## Required work
Lines below starting with the line with "iehung eines Sachverständigen" and going on through the line with "tigt hätte. Der" must be output exactly; the rest of the records must be left out.

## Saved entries
══════
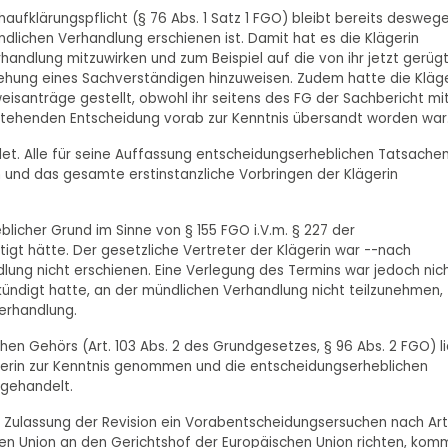
haufklärungspflicht (§ 76 Abs. 1 Satz 1 FGO) bleibt bereits desweg
ündlichen Verhandlung erschienen ist. Damit hat es die Klägerin
handlung mitzuwirken und zum Beispiel auf die von ihr jetzt gerüg
iehung eines Sachverständigen hinzuweisen. Zudem hatte die Kläge
weisanträge gestellt, obwohl ihr seitens des FG der Sachbericht mi
stehenden Entscheidung vorab zur Kenntnis übersandt worden war
et. Alle für seine Auffassung entscheidungserheblichen Tatsache
 und das gesamte erstinstanzliche Vorbringen der Klägerin
blicher Grund im Sinne von § 155 FGO i.V.m. § 227 der
tigt hätte. Der gesetzliche Vertreter der Klägerin war --nach
ung nicht erschienen. Eine Verlegung des Termins war jedoch nic
ündigt hatte, an der mündlichen Verhandlung nicht teilzunehmen,
verhandlung.
chen Gehörs (Art. 103 Abs. 2 des Grundgesetzes, § 96 Abs. 2 FGO) l
gerin zur Kenntnis genommen und die entscheidungserheblichen
gehandelt.
ach Zulassung der Revision ein Vorabentscheidungsersuchen nach Art
hen Union an den Gerichtshof der Europäischen Union richten, kom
══════
## Task solution
iehung eines Sachverständigen hinzuweisen. Zudem hatte die Kläge
weisanträge gestellt, obwohl ihr seitens des FG der Sachbericht mi
stehenden Entscheidung vorab zur Kenntnis übersandt worden war
et. Alle für seine Auffassung entscheidungserheblichen Tatsache
 und das gesamte erstinstanzliche Vorbringen der Klägerin
blicher Grund im Sinne von § 155 FGO i.V.m. § 227 der
tigt hätte. Der gesetzliche Vertreter der Klägerin war --nach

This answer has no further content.